We agree to pay to You or on Your behalf all amounts which You become legally liable to pay as Compensation in respect of:

  • personal injury; and/or
  • property damage; and/or
  • Advertising injury;
  • happening during the period of insurance within the geographic limits in connection with your business and caused by or arising out of an occurrence.

    As a result it is imperative that the Client/Insured be advised they do need Run-Off cover where there is any chance of an injury or damage occurring to a third party after a policy is cancelled or lapsed.

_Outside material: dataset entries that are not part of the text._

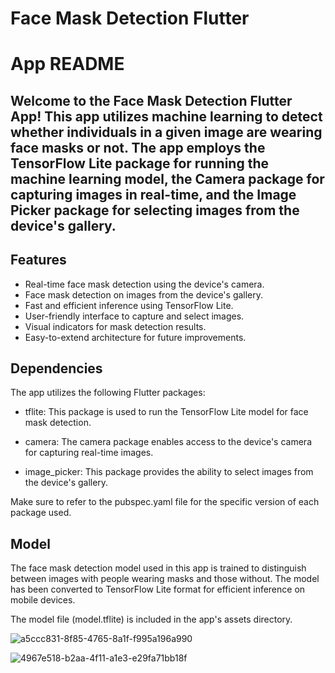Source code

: # Face Mask Detection Flutter 
# App README

## Welcome to the Face Mask Detection Flutter App! This app utilizes machine learning to detect whether individuals in a given image are wearing face masks or not. The app employs the TensorFlow Lite package for running the machine learning model, the Camera package for capturing images in real-time, and the Image Picker package for selecting images from the device's gallery.

## Features
* Real-time face mask detection using the device's camera.
* Face mask detection on images from the device's gallery.
* Fast and efficient inference using TensorFlow Lite.
* User-friendly interface to capture and select images.
* Visual indicators for mask detection results.
* Easy-to-extend architecture for future improvements.

## Dependencies
The app utilizes the following Flutter packages:

* tflite: This package is used to run the TensorFlow Lite model for face mask detection.

* camera: The camera package enables access to the device's camera for capturing real-time images.

* image_picker: This package provides the ability to select images from the device's gallery.

Make sure to refer to the pubspec.yaml file for the specific version of each package used.

## Model
The face mask detection model used in this app is trained to distinguish between images with people wearing masks and those without. The model has been converted to TensorFlow Lite format for efficient inference on mobile devices.

The model file (model.tflite) is included in the app's assets directory.

![a5ccc831-8f85-4765-8a1f-f995a196a990](https://github.com/mervetmagdy28/face_mask_detection/assets/98427363/21a2362f-c171-4bba-b00a-734b4f5d8781)


![4967e518-b2aa-4f11-a1e3-e29fa71bb18f](https://github.com/mervetmagdy28/face_mask_detection/assets/98427363/f543e83c-c653-4fc3-8e3b-81414ace7263)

    This is particularly important for a tradesperson, where a third party is injured and it is alleged that the tradesperson’s work was the cause. If the injury occurs AFTER the policy has been cancelled or not renewed (due to retirement or change to employment status) then they are NOT covered.

    There was a tragic event in Brisbane in November 2008 where a party for parents of graduating year 12 students was being held at the residence of one of the parents. During this event the deck on the home collapsed, killing one parent and injuring three others.

    In 2012, as a result of this, the family of the deceased woman sued the builder who completed the work. They were seeking more than $1million in damages. The other three injured women also lodged claims.

    You can read full newspaper article detailing this at: http://www.couriermail.com.au/news/queensland/balcony-death-family-to-sue/story-e6freoof-1226360649808

    The important fact that comes out of an event such as this is that the policy that was in force at the time of the deck’s collapse is the only policy that would respond. There is NO cover offered by the policy that was in force when the deck was built. The logic behind this is that the event or occurrence that caused the injury is the collapse NOT the construction of the deck.

    This example highlights the need for run off for Public Liability, however the same reasoning applies to Product Liability. If a Client manufactures, directly imports or is deemed to be the manufacturer of goods then they also have a need for Liability cover after they have ceased trading.